Michigan State University history professor Emily Conroy-Krutz uses her expertise in teaching American women’s history and gender to analyze workplace inequalities.

“There is a tremendous difference in what women are paid versus men for the same jobs. If you would break that down by race, it would be more stark [to see] the differences of what a white man is paid, versus what women of various races are paid,” Conroy-Krutz says.

Conroy-Krutz stressed the significance of intersectionality of experiences in the understanding of workplace disparities.

“If we know anything, we know the ways that the ideas of race profoundly shape ideas about gender. We can’t talk about one without the other,” Conroy-Krutz says.
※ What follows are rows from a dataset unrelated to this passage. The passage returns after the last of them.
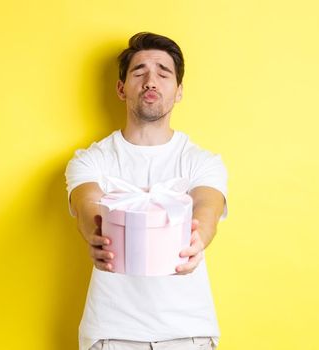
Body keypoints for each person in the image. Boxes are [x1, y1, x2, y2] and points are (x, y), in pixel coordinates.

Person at [65, 32, 229, 350]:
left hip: (188, 333)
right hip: (113, 333)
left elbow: (207, 207)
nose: (151, 81)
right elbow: (87, 205)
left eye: (163, 73)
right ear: (121, 88)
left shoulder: (202, 162)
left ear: (178, 91)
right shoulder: (90, 160)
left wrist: (199, 237)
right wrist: (97, 234)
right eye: (139, 72)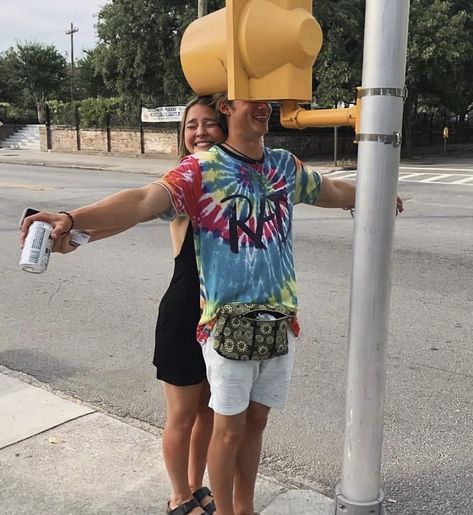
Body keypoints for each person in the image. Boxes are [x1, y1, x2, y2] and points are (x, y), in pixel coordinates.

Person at [21, 95, 403, 515]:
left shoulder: (282, 165)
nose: (262, 107)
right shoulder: (197, 172)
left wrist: (371, 196)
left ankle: (239, 506)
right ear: (228, 107)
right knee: (215, 424)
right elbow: (142, 202)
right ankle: (193, 498)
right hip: (221, 322)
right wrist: (74, 220)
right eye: (248, 100)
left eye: (265, 100)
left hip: (278, 319)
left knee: (249, 421)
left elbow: (326, 189)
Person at [56, 96, 226, 515]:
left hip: (223, 316)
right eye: (191, 125)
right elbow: (133, 209)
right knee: (183, 415)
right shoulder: (182, 183)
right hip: (185, 313)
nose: (200, 131)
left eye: (209, 123)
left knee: (208, 412)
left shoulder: (232, 181)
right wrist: (79, 232)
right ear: (182, 137)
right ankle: (178, 494)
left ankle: (196, 484)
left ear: (225, 128)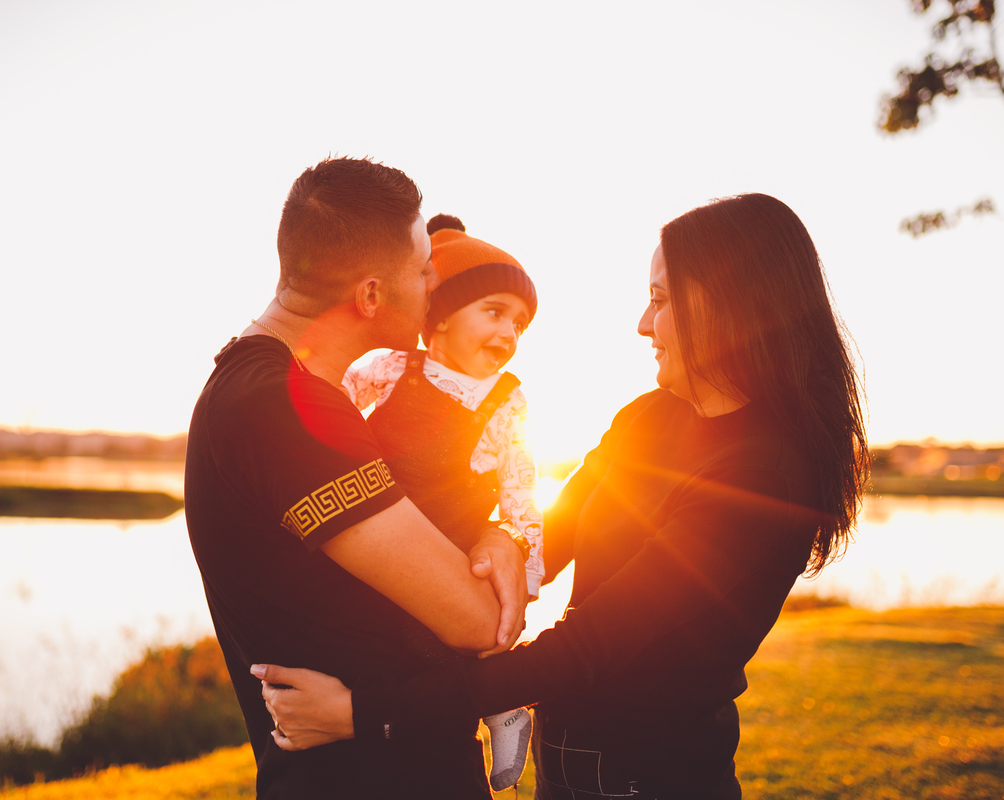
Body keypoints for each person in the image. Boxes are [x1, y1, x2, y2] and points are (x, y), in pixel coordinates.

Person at [255, 193, 870, 800]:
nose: (642, 324)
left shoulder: (762, 475)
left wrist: (366, 712)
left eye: (660, 299)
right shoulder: (650, 417)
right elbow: (553, 530)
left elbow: (589, 648)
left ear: (731, 305)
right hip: (573, 754)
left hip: (646, 775)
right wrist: (500, 536)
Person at [183, 156, 530, 799]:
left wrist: (499, 534)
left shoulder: (262, 387)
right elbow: (480, 620)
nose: (435, 283)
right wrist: (499, 552)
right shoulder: (286, 408)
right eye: (422, 267)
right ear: (370, 294)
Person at [342, 213, 544, 790]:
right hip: (384, 533)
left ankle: (500, 700)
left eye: (521, 324)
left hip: (454, 547)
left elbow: (520, 487)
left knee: (442, 644)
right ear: (443, 314)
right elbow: (333, 409)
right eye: (495, 312)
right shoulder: (389, 368)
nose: (509, 333)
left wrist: (522, 574)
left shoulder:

In reflecting on workplace gender inequalities, these experts all believe that women have made a great deal of progress. There is a mutual sense of optimism and hope. However, each has wisdom and efforts they say should be made to reduce the gender gap.

Conroy-Krutz says a cultural transformation in “larger social and cultural ideas about what authorities look like and what experts look like” is key in fixing gender inequalities in the workplace.

“If you look historically at the way these professions have developed over time, how a work day is structured and how priorities are structured, it’s around a lifestyle that assumes you aren’t caring for children or elderly relatives,” Conroy-Krutz explains. “That makes a big difference in women’s ability to enter the workforce.”

Conroy-Krutz says to close your eyes and to picture what a doctor, lawyer, politician or professor looks like can be revealing of the subconscious biases we possess.

What do you see? Do you see a man in a white lab coat? Do you see a man with glasses and a black suit in the courtroom? Or do you envision a woman in those roles? It can be tough to face it, but some of us attain subconscious stereotypes because they have been drilled into our brains a large duration of our lives.

“There is still room on that cultural level to change ideas about what kinds of people can be in those roles,” Conroy-Krutz says.

Lydia Weiss, previous interim director of the Michigan State University Women’s Resource Center says starting as “early as possible with self-esteem and confidence,” talking with boys and girls about “what is gender, or socialization” will have profound results.

“It’s great to be empowered as a woman, but if you don’t have the other half of the world’s population backing you up, it’s really hard to make progress,” Weiss says. “It’s important to start looking at the disparities because a lot of people falsely believe that it’s equal.”

Beedon says, “As women, we need to find our own voice and be our own best advocate.”

It’s on us. It’s on all of us: men and women, to use our voices to stand for equality when no one else will.